SC stays Delhi HC order on gadgets, internet for poor students

The Supreme Court on Wednesday stayed the Delhi High Court verdict directing private unaided schools, along with Kendriya Vidyalayas, to provide gadgets and internet packages to students from economically weaker section (EWS) for online classes amid the pandemic.

A bench headed by Chief Justice S.A. Bobde and comprising Justices A.S. Bopanna and V. Ramasubramanian said: “Issue notice. In the meantime, there shall be stay of operation of the impugned order of the High Court.”

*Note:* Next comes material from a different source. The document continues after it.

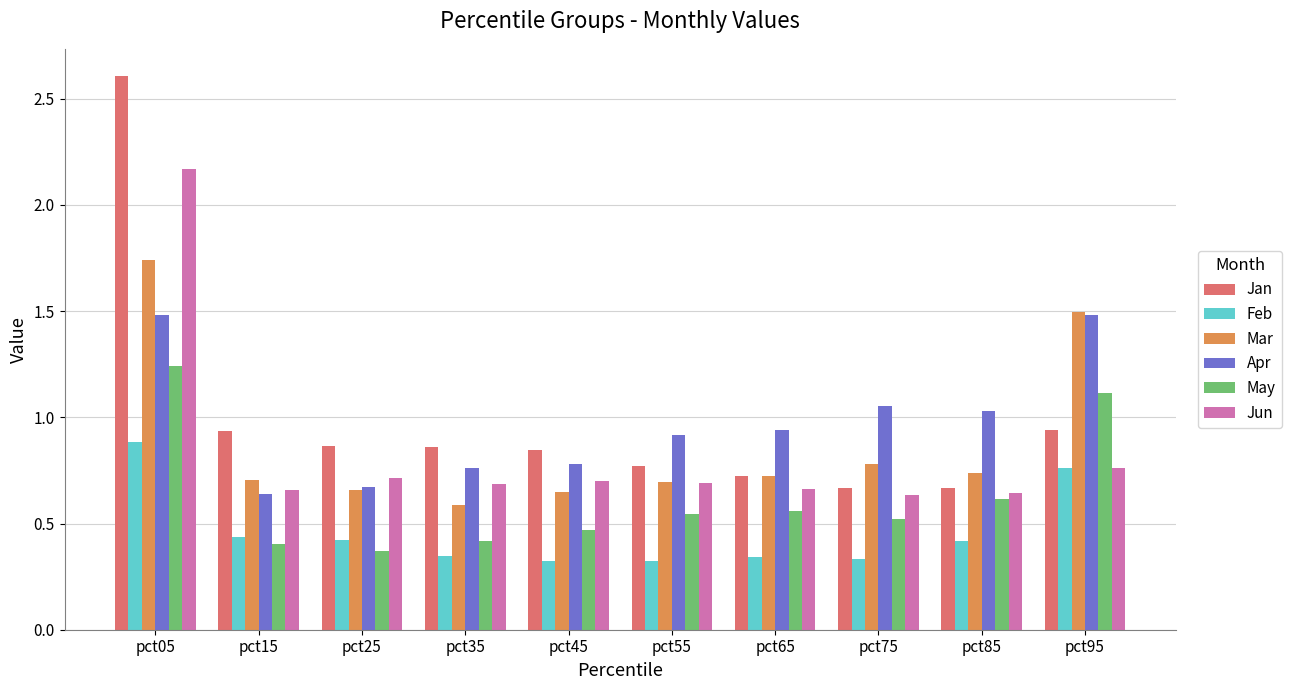

Is the value of Feb at pct25 greater than the value of Apr at pct55?

No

The Delhi government had moved the top court challenging the High Court’s September 18 2020 order, delivered on the petition of NGO Justice for All.

Senior advocate Vikas Singh, representing the Delhi government, submitted that the High Court verdict has imposed an additional burden on the government.

“We are already spending a lot on the education front,” he argued.

The bench, while observing the top court had earlier delivered a verdict on a similar issue in a case arising out of Himachal Pradesh, asked Singh to bring on record that verdict too.

The High Court had said the tuition fee does not include the cost of gadgets and internet package, and this should be provided free of cost to these students by the schools. Later, the private unaided schools could claim reimbursement from the state in accordance with provision of the Right of Children to Free and Compulsory Education Act, 2009.

Justice for All moved the High Court seeking directions to the Centre and the Delhi government to provide free laptops, tablets or mobile phones to students from economically weaker background to access online classes.

The High Court had observed that if school decides to voluntarily provide online education, “they will have to ensure that the students belonging to economically weaker section or disadvantaged group category also have access and are able to avail the same”.

“Segregation in education is a denial of equal protection of the laws under Article 14 of the Constitution and in particular the Right to Education (RTE) Act, 2009,” the High Court said.